I'm a big advocate of fish but do pick and choose what type and where it comes from based on sustainability and environmental impact, sometimes due to polution that may be carried by the fish. For instance, I like cod but avoid atlantic cod because it's becoming endangered due to overfishing and a lot is caught using bottom trawling which really messes up the seabed habitats and catches a lot of unwanted things to the fishermen but essential to the general well being of the sea habitat.

http://www.montereybayaquarium.com/cr/seafood...

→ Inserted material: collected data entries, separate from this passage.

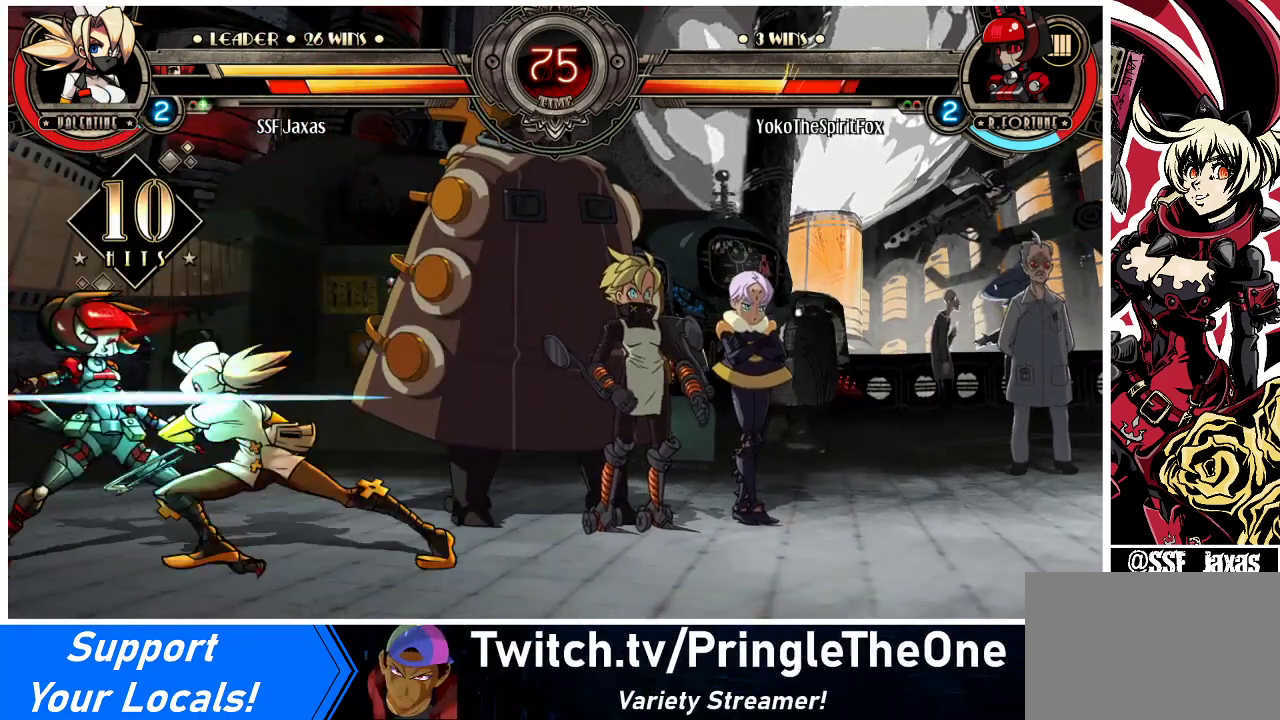
{"buttons": ["R2"], "events": [[67, "R1", "down"], [233, "R1", "up"], [333, "DPAD_DOWN", "down"], [400, "DPAD_LEFT", "down"], [433, "DPAD_DOWN", "up"], [467, "R2", "down"], [500, "DPAD_LEFT", "up"]]}
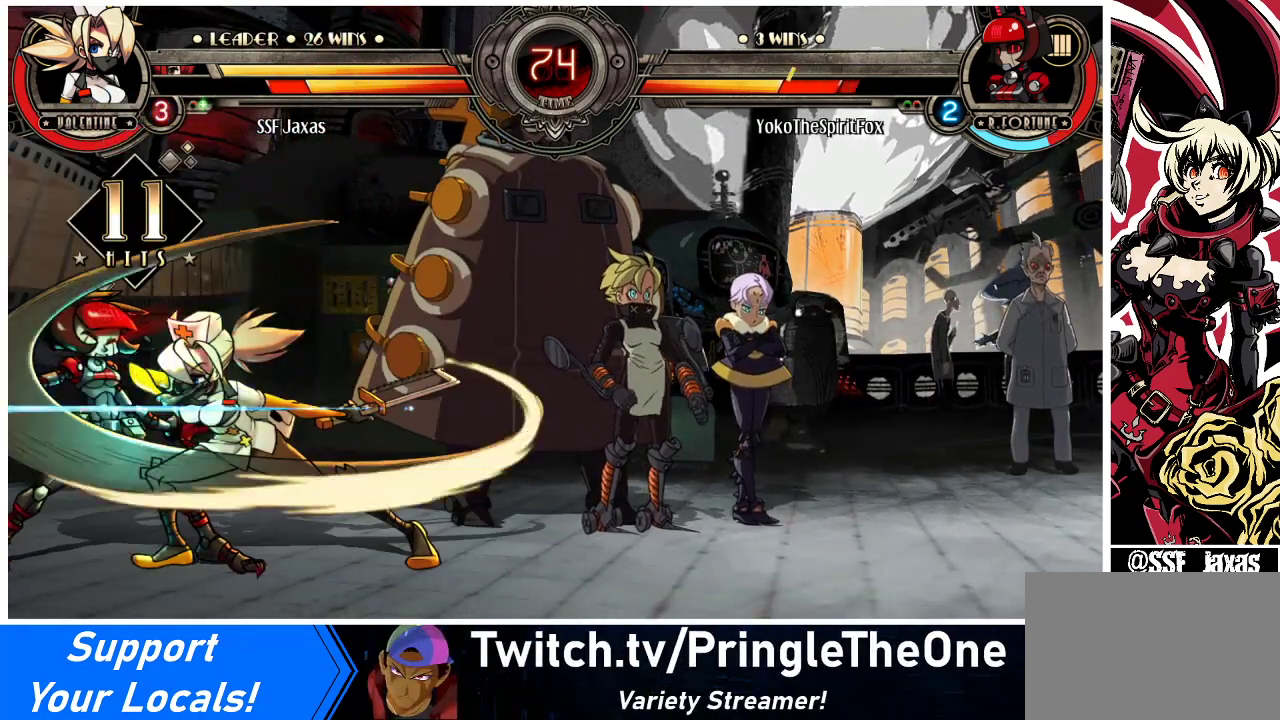
{"buttons": [], "events": [[67, "R2", "up"]]}
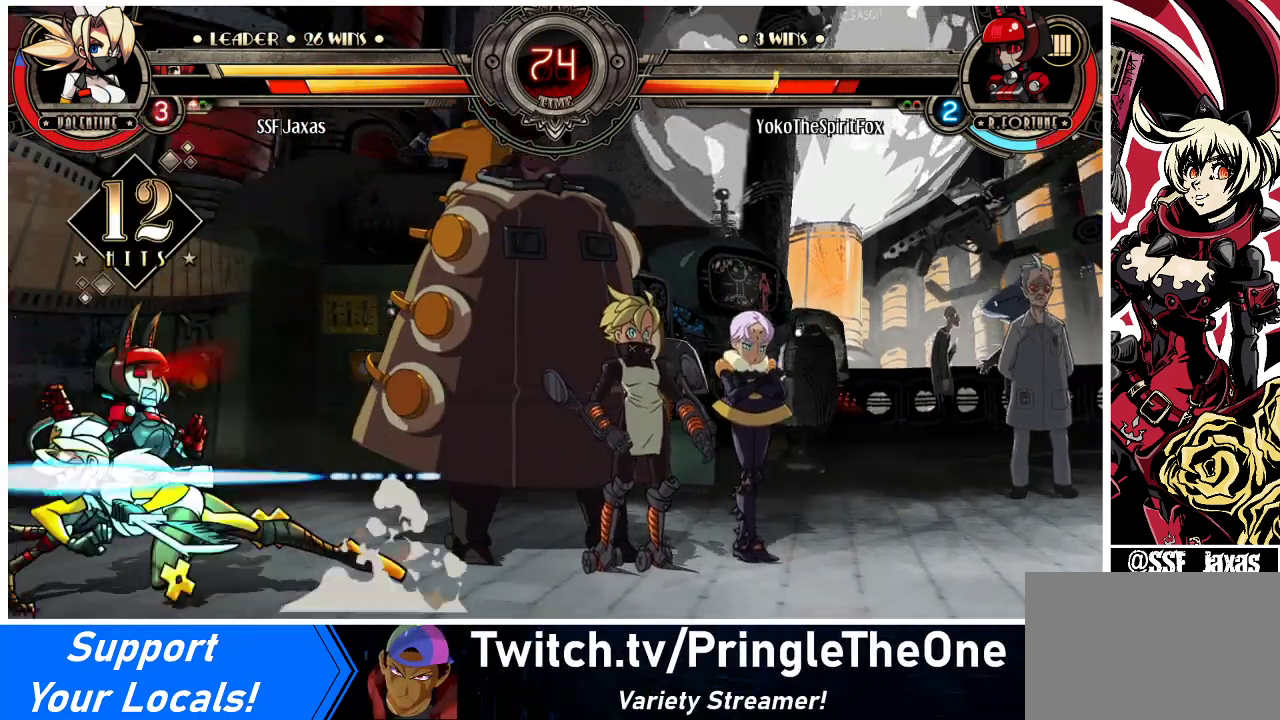
{"buttons": ["DPAD_DOWN"], "events": [[100, "DPAD_DOWN", "down"]]}
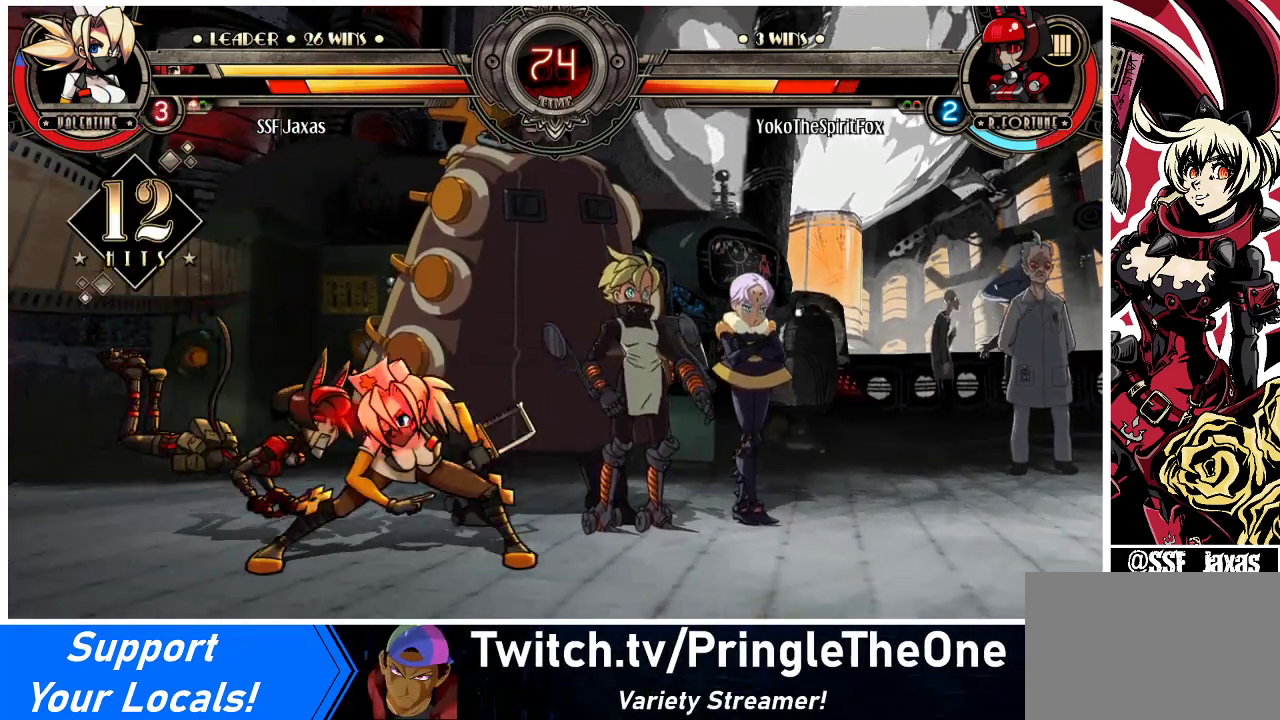
{"buttons": ["DPAD_DOWN"], "events": [[133, "R1", "down"], [300, "DPAD_DOWN", "up"], [300, "DPAD_UP", "down"], [333, "R1", "up"], [433, "DPAD_UP", "up"], [467, "DPAD_DOWN", "down"]]}
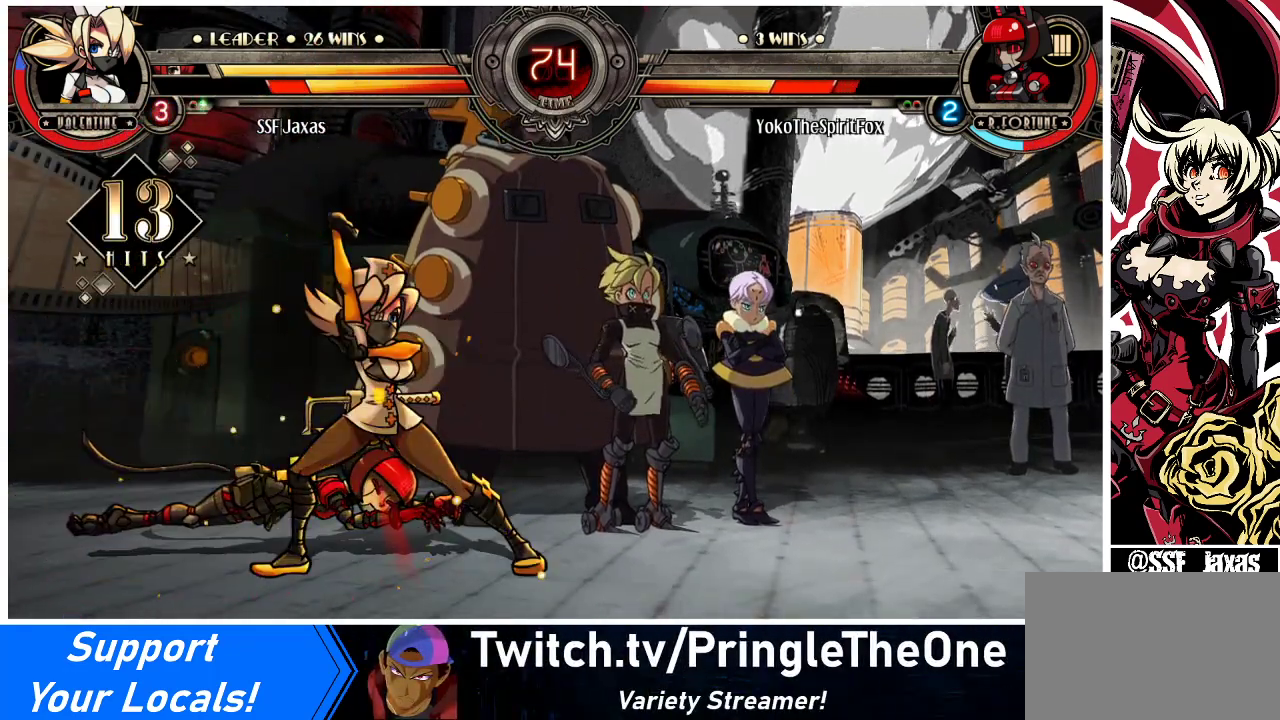
{"buttons": [], "events": [[33, "DPAD_LEFT", "down"], [67, "CROSS", "down"], [67, "DPAD_DOWN", "up"], [133, "DPAD_LEFT", "up"], [200, "CROSS", "up"]]}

Is a good site to learn about what fish is good, what should be avoided and what alternatives there are. You can also print out a pocket guide that shows what is commonly available in your region and if it's a good choice or not.

seventyonedragonflies
seventyonedragonflies 2010-08-22 20:44:30 -0500 Report

hey ray! good info, do you have any suggestions for someone who, well the only fish i have ever liked is from mcD's or from the gorton fisherman? seriously, something that doesn't taste fishy? i do eat tuna on a lettuce bed. and btw, your on your game with the puns! i mean like real fish looking fish, not in a can, or square, or rectangles.

Jeannie Holmes
Jeannie Holmes 2010-08-22 20:50:34 -0500 Report

halibet and cod are really mild. You'd probably like them, they are what they use at McD's

RAYT721
RAYT721 2010-08-22 20:57:27 -0500 Report

Cod is a good choice. I don't care for flounder or halibut however. I think like anything, fish may be an acquired taste because I just started to get into it slowly.

Jeannie Holmes
Jeannie Holmes 2010-08-22 21:14:27 -0500 Report

I was the same way! I won't eat it when I was younger. Now I love it. Except salmon, which we have in abundence here! Of course I was was the same way with bacon!

RAYT721
RAYT721 2010-08-22 20:53:44 -0500 Report

I would suggest catfish, basa or tilapia as very mild fish. Just a little cajun spice and baking til it flakes with a fork. I am not big on canned tuna or salmon but they are not overly fishy. Try fresh salmon or tuna steaks. I also like swordfish and Mahi Mahi (dolphinfish) with a little lemon. Gortons does make a frozen tilapia if you want to give it a try. It's not as good as the real deal but should give you an idea if you like it or not. Oh and I just LOVE seafood like crab legs, mussels, scallops, etc.

bettymachete
bettymachete 2010-08-24 10:30:09 -0500 Report

Orange roughy is also a good one to add to a list, if you can get it at a good price. I suggest not buying it unfrozen, as it comes from NZ and should be frozen. If you are buying it from a grocer and it is in a "fresh case display" they aren't being altogether honest about it's delivery and generally hike up the price. Orange Roughy has a very very light taste, no real fishy smell. Great for baking. Absorbs the flavor of herbs easily. I take my roughy and add sliced lemon and rosemary, and slice onion and wrap it in foil, and bake.

RAYT721
RAYT721 2010-08-22 20:20:44 -0500 Report

I was as surprised as you were to read dolphin on the list. Now I know that dolphinfish is another name for Mahi Mahi which is why I specifically stated both fish. I thought dolphin was protected but I wanted to tell you that I mentioned it on porpoise (pardon the pun). My favorite fish is called Basa and it's a Vietnamese catfish that tastes very similar to tilapia. We bake it with just a little cajun spice on it. We bought a bunch on sale for like $3.99 a pound.

monkeymama
monkeymama 2010-08-22 17:55:07 -0500 Report

LOL…I love this and the info here. I am not thrilled about the whole dolphin thing. I like making them my friends and not my food. BUT, I must say, my ultimate favorite is baked and grilled cod. While this is my ultimate favorite, I also LOVE using tuna in my salads as a GREAT form of adding protein to it. Even if one consumes more of the high Omega 3 fishes, there still is the risk of still not getting enough and there is where a "good" Omega 3 supplement. I love the Biggest Loser Cookbook as well. I definitely "won't' be having it MY WAY at Burger King though…LOL.